There's nothing wrong with Nick Clegg putting some distance between his party and the Conservatives. Today the Liberal Democrat leader is going to open up about the gory details of government, explaining where his party has held the Tories back, and heralding a new era where he and colleagues are honest about what they actually think of policies. On Friday, I argued that this sort of honesty about the workings of coalition government was a good thing. But there is one caveat to this.
Conservative MPs are pretty unhappy at present, and it's not just that they are overtired before the Christmas break. Their unhappiness stems partly from the splits crisscrossing their party, but also from a disconnect with the Tory leadership and a yearning for certain policies which coalition seems to be blocking. Nick Clegg may have his own Tumblr dedicated to him looking sad, but that doesn't mean he's the only leader who should worry about the effects of coalition on those who sit on the backbenches, or those grassroots members who, rather than carrying a ministerial red box, are still carrying campaign leaflets and shoving them through letterboxes.

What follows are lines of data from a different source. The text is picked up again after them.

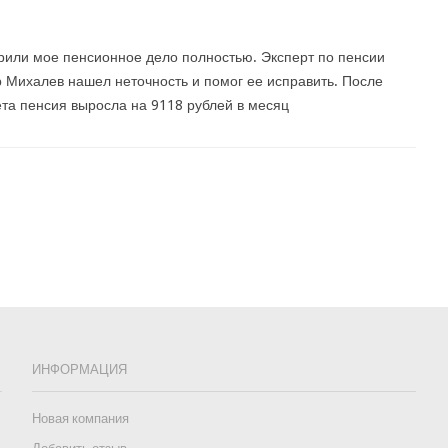
или мое пенсионное дело полностью. Эксперт по пенсии
 Михалев нашел неточность и помог ее исправить. После
та пенсия выросла на 9118 рублей в месяц
ИНФОРМАЦИЯ
Новая компания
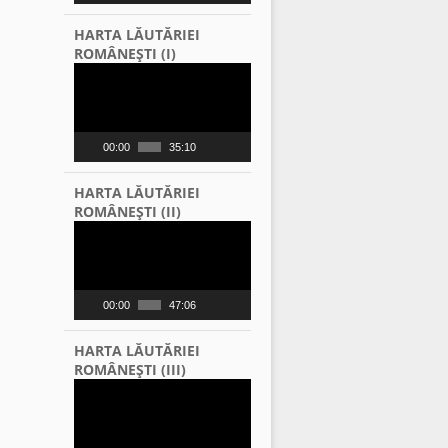
HARTA LĂUTĂRIEI
ROMÂNEŞTI (I)
Video
Player
00:00
35:10
HARTA LĂUTĂRIEI
ROMÂNEŞTI (II)
Video
Player
00:00
47:06
HARTA LĂUTĂRIEI
ROMÂNEŞTI (III)
Video
Player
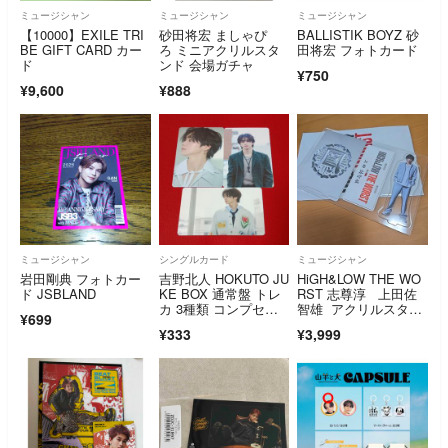
ミュージシャン
ミュージシャン
ミュージシャン
【10000】EXILE TRI
砂田将宏 ましゃぴ
BALLISTIK BOYZ 砂
BE GIFT CARD カー
ろ ミニアクリルスタ
田将宏 フォトカード
ド
ンド 会場ガチャ
¥750
¥9,600
¥888
ミュージシャン
シングルカード
ミュージシャン
岩田剛典 フォトカー
吉野北人 HOKUTO JU
HiGH&LOW THE WO
ド JSBLAND
KE BOX 通常盤 トレ
RST 志尊淳 上田佐
カ 3種類 コンプセッ
智雄 アクリルスタン
¥699
ト
ド
¥333
¥3,999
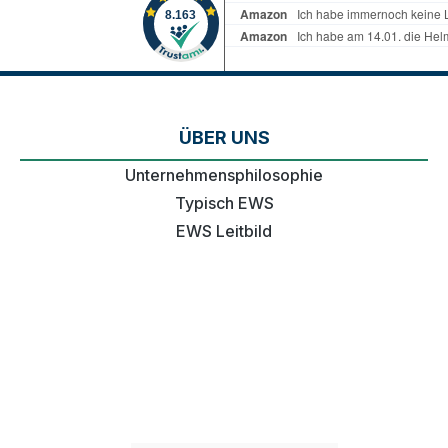
ÜBER UNS
Unternehmensphilosophie
Typisch EWS
EWS Leitbild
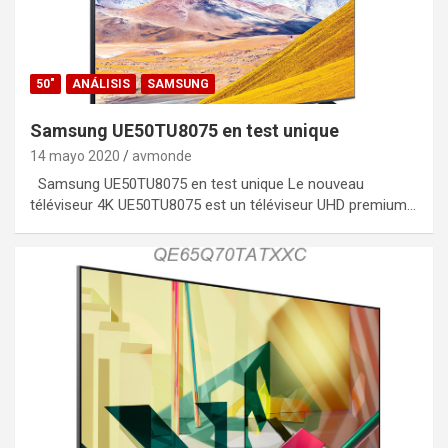
50"
ANÁLISIS
SAMSUNG
Samsung UE50TU8075 en test unique
14 mayo 2020
avmonde
Samsung UE50TU8075 en test unique Le nouveau
téléviseur 4K UE50TU8075 est un téléviseur UHD premium…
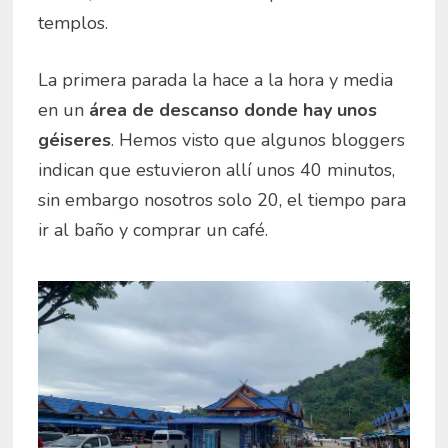
templos.
La primera parada la hace a la hora y media
en un
área de descanso donde hay unos
géiseres
. Hemos visto que algunos bloggers
indican que estuvieron allí unos 40 minutos,
sin embargo nosotros solo 20, el tiempo para
ir al baño y comprar un café.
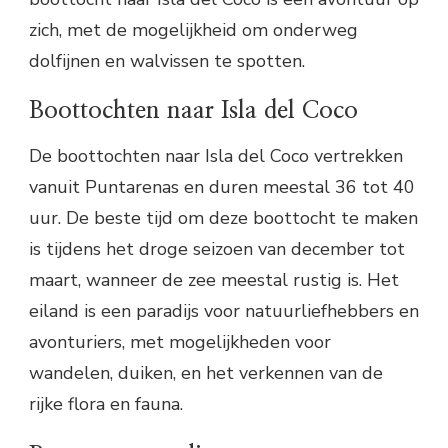
zich, met de mogelijkheid om onderweg
dolfijnen en walvissen te spotten.
Boottochten naar Isla del Coco
De boottochten naar Isla del Coco vertrekken
vanuit Puntarenas en duren meestal 36 tot 40
uur. De beste tijd om deze boottocht te maken
is tijdens het droge seizoen van december tot
maart, wanneer de zee meestal rustig is. Het
eiland is een paradijs voor natuurliefhebbers en
avonturiers, met mogelijkheden voor
wandelen, duiken, en het verkennen van de
rijke flora en fauna.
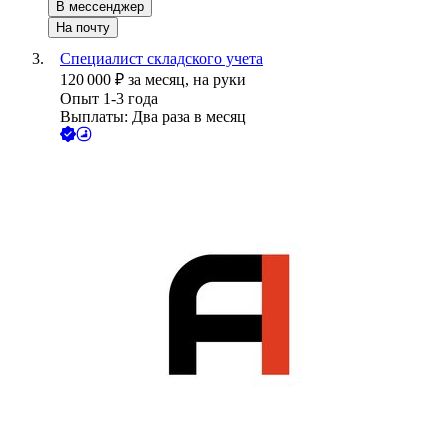
В мессенджер
На почту
Специалист складского учета
120 000
₽
за месяц,
на руки
Опыт 1-3 года
Выплаты: Два раза в месяц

If Clegg thinks setting out separate positions from the Conservatives is helpful to his party, the Tories can't just watch him set up a new phase of the Coalition himself. Being honest about the differences between the two parties is a mature way of conducting two-party government, but the Conservatives need to be honest about gory government as well as the Lib Dems.
It's not just that Cameron would gain electorally from being clear that he would like to go further than the Lib Dems on welfare, immigration and European policy. But he would also make gains with his own MPs, some of whom are suspicious that he quite likes Coalition because it means he can ignore the likes of Peter Bone. If the two parties are going to set out their store ahead of policies making their way into legislation, then both should gain, not just the Lib Dems. The Prime Minister made a speech in the summer calling for benefit cuts to under-25s which were then blocked by the Lib Dems: his Europe speech needs to set out a Conservative rather than Coalition position, too.
The problem of doing too much differentiation is that voters might start to think that the government isn't achieving anything because the two parties are disagreeing. But Clegg's former adviser Richard Reeves says the need for this separation strategy is so great that if it fails, 'the curtain will probably fall on the coalition before 2015'. Oddly enough, I heard that a Conservative whip had been saying something similar recently: apparently one MP with a chance of a ministerial post was told to behave themselves and not stick their head above the parapet too much and then when things fell apart in 2014, there would be government jobs for those who deserved them. Now this sounds more like a whip saying anything to keep a naughty brood in check, but if we're going to hear more about the gory details of government, perhaps we'll start to learn what the exit strategy might look like for the Coalition, too.